When a couple gets married, a ketuba is written. Oftentimes, when the Gemara refers to the ketuba, it means specifically the monetary responsibilities that the husband has accepted in this relationship, and, in particular, the amount of money that he guaranteed to her in the event of divorce or death.
It was traditional for the wife to also bring financial assets into the marriage, which were divided into two:
- Nikhsei melug, which are possessions that remain the property of the woman. While the couple is married, her husband is okhel peirot – literally, he “eats the fruit.” In other words, she owns the property, but as long as they are married the profits accrued by the property belong to the husband. When the marriage ends, they remain hers, in whatever condition they may be.
- Nikhsei tzon barzel, which are possessions that become the property of the husband. Their value is written into the ketuba, and in the event that their marriage comes to an end – if the husband dies or if they become divorced ? the wife will be reimbursed for the full amount, either from the estate if he died or from him if they divorced.

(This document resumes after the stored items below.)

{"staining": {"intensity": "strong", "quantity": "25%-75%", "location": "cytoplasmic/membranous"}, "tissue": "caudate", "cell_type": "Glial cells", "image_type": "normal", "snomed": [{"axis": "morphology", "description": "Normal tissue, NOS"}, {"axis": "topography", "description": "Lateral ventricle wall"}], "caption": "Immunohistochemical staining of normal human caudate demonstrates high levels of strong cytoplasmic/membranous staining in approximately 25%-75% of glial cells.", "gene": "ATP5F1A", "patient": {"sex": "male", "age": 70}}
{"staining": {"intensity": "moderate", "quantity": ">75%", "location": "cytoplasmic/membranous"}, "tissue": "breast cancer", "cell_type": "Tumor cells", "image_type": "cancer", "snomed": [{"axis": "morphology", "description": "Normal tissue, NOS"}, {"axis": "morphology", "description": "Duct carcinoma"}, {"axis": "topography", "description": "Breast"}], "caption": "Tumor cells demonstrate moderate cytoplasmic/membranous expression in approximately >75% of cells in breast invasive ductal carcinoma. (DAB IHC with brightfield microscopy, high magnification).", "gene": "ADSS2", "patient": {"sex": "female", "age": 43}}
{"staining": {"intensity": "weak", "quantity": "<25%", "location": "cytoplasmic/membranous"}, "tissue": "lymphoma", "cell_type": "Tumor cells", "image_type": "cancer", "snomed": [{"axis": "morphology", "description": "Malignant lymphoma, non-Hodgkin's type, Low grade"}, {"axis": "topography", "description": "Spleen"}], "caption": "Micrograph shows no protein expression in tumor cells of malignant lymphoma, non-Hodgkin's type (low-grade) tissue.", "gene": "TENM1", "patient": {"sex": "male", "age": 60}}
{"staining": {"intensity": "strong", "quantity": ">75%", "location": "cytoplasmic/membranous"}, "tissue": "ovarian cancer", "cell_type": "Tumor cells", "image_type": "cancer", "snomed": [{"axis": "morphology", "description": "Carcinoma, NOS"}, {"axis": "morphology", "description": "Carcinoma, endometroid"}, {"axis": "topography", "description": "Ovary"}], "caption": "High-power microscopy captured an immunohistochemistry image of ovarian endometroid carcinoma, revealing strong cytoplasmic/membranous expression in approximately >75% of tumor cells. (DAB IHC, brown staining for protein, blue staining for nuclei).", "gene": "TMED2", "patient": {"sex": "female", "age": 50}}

Our Gemara introduces the idea of a woman selling her ketuba for tovat hana’ah. In the case of selling a ketuba, the idea of tovat hana’ah is the value of the ketuba on the open market while the marriage still exists. Like any commodity, the ketuba‘s potential value may be of interest to an investor. Since in the event of divorce or of the husband’s death the woman will receive a lump sum payment, someone may be willing to pay some fraction of the potential value. Of course, should the wife die first, according to takkanot Usha (see daf 88) the husband will inherit her, leaving nothing for the “investor,” something that will limit the amount that an investor might be willing to pay.